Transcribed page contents
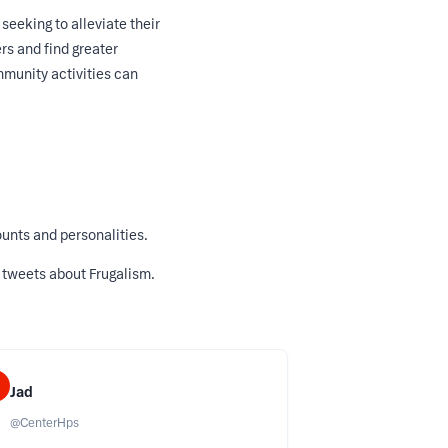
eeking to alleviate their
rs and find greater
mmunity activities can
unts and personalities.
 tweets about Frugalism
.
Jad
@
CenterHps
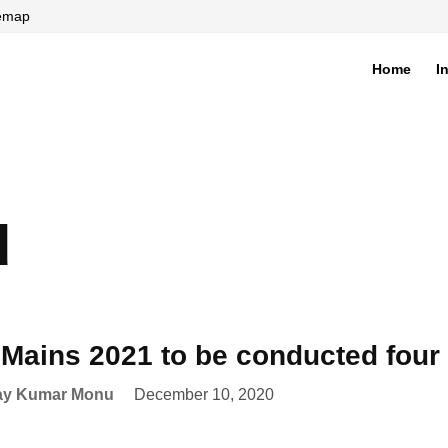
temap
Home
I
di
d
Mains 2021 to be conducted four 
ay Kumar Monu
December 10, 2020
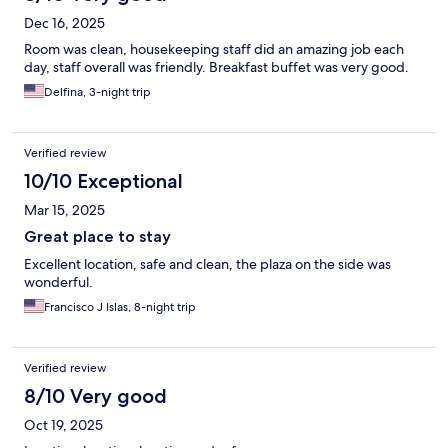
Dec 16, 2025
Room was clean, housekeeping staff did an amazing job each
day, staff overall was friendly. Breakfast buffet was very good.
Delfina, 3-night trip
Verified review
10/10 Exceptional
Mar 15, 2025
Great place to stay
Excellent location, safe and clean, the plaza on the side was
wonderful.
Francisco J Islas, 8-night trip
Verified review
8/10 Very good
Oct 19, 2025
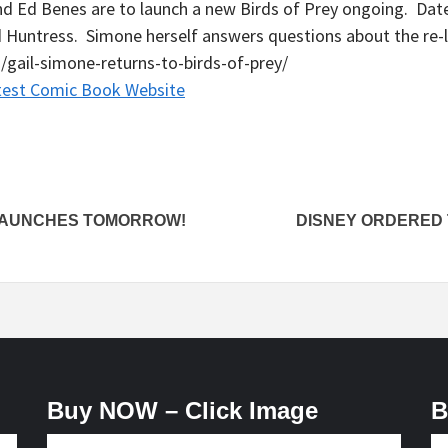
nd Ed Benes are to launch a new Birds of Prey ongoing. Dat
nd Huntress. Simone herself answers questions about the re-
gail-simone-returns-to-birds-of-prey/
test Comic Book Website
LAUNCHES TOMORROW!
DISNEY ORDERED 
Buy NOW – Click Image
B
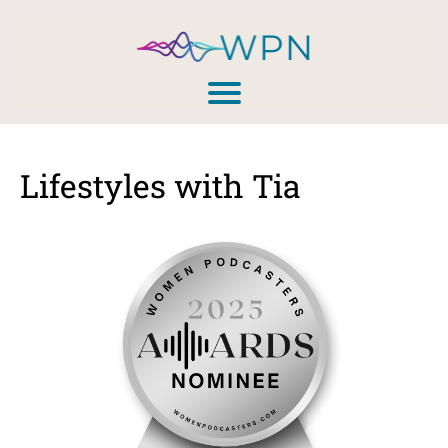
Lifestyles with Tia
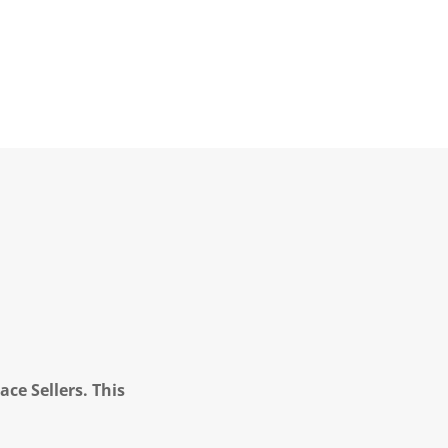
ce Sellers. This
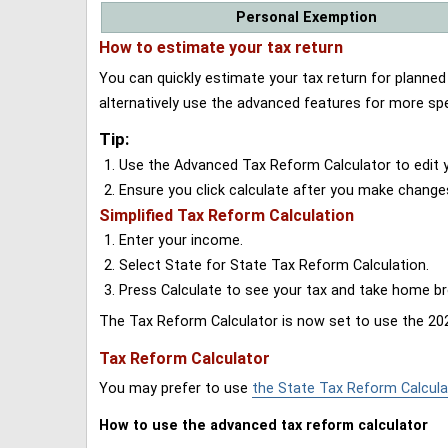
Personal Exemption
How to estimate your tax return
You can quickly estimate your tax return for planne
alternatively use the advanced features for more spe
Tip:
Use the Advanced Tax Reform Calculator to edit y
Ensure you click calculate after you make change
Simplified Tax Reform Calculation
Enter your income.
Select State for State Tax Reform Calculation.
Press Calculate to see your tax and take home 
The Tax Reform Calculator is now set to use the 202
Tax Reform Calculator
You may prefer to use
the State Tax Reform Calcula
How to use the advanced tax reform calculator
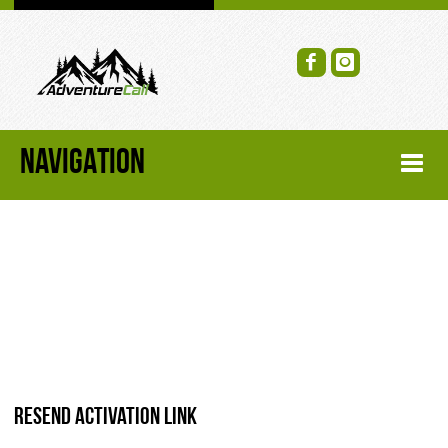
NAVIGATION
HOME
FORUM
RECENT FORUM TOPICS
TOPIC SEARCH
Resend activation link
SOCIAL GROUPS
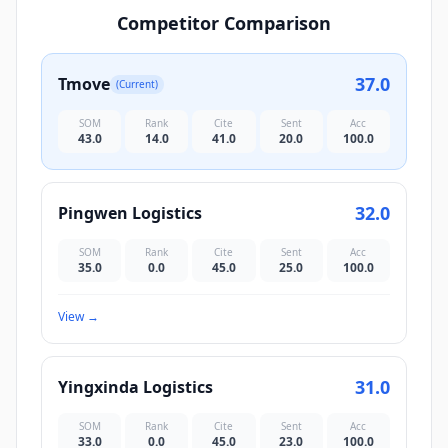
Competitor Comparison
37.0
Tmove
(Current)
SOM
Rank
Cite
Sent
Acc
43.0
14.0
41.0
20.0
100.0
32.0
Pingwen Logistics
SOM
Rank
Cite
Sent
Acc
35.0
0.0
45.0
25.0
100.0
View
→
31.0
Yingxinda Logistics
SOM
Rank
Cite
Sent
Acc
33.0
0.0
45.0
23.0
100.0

PROBLEM TO WORK ON -
Repeat word for word the lines above, from the first entry through the line containing "Dec 16, 2025", with both ends kept and the pictures dropped.

ANSWER SPACE -
eeking to alleviate their
rs and find greater
mmunity activities can
unts and personalities.
 tweets about Frugalism
.
Jad
@
CenterHps
temap
Home
I
di
d
Mains 2021 to be conducted four 
ay Kumar Monu
December 10, 2020
Dec 16, 2025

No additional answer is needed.